__Work required__.
A word-for-word restatement of the data is what is needed.
+++ Exercise material
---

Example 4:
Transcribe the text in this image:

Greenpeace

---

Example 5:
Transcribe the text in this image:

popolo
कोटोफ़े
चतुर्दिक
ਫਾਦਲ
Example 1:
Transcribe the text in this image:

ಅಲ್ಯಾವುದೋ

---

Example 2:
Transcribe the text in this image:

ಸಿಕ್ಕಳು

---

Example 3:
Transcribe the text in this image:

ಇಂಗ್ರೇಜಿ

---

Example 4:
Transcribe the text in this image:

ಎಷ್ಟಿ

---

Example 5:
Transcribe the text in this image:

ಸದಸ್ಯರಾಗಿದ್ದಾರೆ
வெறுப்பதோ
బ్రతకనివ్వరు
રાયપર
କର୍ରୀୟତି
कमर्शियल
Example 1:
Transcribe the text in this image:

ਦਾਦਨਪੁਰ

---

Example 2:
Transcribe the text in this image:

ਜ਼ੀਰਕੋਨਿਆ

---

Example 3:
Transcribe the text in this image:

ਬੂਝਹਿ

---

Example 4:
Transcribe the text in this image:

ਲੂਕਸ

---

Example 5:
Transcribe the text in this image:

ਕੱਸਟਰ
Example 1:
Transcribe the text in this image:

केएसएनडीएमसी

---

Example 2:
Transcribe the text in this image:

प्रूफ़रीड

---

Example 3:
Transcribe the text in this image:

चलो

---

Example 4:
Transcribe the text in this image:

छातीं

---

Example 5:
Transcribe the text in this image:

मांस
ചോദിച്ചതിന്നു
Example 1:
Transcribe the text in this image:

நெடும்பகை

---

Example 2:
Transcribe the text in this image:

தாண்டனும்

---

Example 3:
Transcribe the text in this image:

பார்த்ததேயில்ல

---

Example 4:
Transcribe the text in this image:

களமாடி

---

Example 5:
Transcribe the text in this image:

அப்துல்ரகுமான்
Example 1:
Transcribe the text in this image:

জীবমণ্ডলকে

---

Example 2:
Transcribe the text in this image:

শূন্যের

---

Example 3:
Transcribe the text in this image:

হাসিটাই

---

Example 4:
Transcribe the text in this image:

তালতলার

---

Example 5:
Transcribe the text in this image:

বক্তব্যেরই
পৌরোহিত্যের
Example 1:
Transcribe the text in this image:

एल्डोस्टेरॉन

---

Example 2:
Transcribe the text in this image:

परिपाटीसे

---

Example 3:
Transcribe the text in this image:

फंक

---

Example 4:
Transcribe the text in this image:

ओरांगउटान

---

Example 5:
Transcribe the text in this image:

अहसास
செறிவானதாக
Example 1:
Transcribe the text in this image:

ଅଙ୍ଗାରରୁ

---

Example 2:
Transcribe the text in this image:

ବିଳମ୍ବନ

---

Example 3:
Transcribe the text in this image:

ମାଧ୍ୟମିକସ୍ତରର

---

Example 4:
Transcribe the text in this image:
++++++
__Answer to this task__.
---

Example 4:
Transcribe the text in this image:

Greenpeace

---

Example 5:
Transcribe the text in this image:

popolo
कोटोफ़े
चतुर्दिक
ਫਾਦਲ
Example 1:
Transcribe the text in this image:

ಅಲ್ಯಾವುದೋ

---

Example 2:
Transcribe the text in this image:

ಸಿಕ್ಕಳು

---

Example 3:
Transcribe the text in this image:

ಇಂಗ್ರೇಜಿ

---

Example 4:
Transcribe the text in this image:

ಎಷ್ಟಿ

---

Example 5:
Transcribe the text in this image:

ಸದಸ್ಯರಾಗಿದ್ದಾರೆ
வெறுப்பதோ
బ్రతకనివ్వరు
રાયપર
କର୍ରୀୟତି
कमर्शियल
Example 1:
Transcribe the text in this image:

ਦਾਦਨਪੁਰ

---

Example 2:
Transcribe the text in this image:

ਜ਼ੀਰਕੋਨਿਆ

---

Example 3:
Transcribe the text in this image:

ਬੂਝਹਿ

---

Example 4:
Transcribe the text in this image:

ਲੂਕਸ

---

Example 5:
Transcribe the text in this image:

ਕੱਸਟਰ
Example 1:
Transcribe the text in this image:

केएसएनडीएमसी

---

Example 2:
Transcribe the text in this image:

प्रूफ़रीड

---

Example 3:
Transcribe the text in this image:

चलो

---

Example 4:
Transcribe the text in this image:

छातीं

---

Example 5:
Transcribe the text in this image:

मांस
ചോദിച്ചതിന്നു
Example 1:
Transcribe the text in this image:

நெடும்பகை

---

Example 2:
Transcribe the text in this image:

தாண்டனும்

---

Example 3:
Transcribe the text in this image:

பார்த்ததேயில்ல

---

Example 4:
Transcribe the text in this image:

களமாடி

---

Example 5:
Transcribe the text in this image:

அப்துல்ரகுமான்
Example 1:
Transcribe the text in this image:

জীবমণ্ডলকে

---

Example 2:
Transcribe the text in this image:

শূন্যের

---

Example 3:
Transcribe the text in this image:

হাসিটাই

---

Example 4:
Transcribe the text in this image:

তালতলার

---

Example 5:
Transcribe the text in this image:

বক্তব্যেরই
পৌরোহিত্যের
Example 1:
Transcribe the text in this image:

एल्डोस्टेरॉन

---

Example 2:
Transcribe the text in this image:

परिपाटीसे

---

Example 3:
Transcribe the text in this image:

फंक

---

Example 4:
Transcribe the text in this image:

ओरांगउटान

---

Example 5:
Transcribe the text in this image:

अहसास
செறிவானதாக
Example 1:
Transcribe the text in this image:

ଅଙ୍ଗାରରୁ

---

Example 2:
Transcribe the text in this image:

ବିଳମ୍ବନ

---

Example 3:
Transcribe the text in this image:

ମାଧ୍ୟମିକସ୍ତରର

---

Example 4:
Transcribe the text in this image:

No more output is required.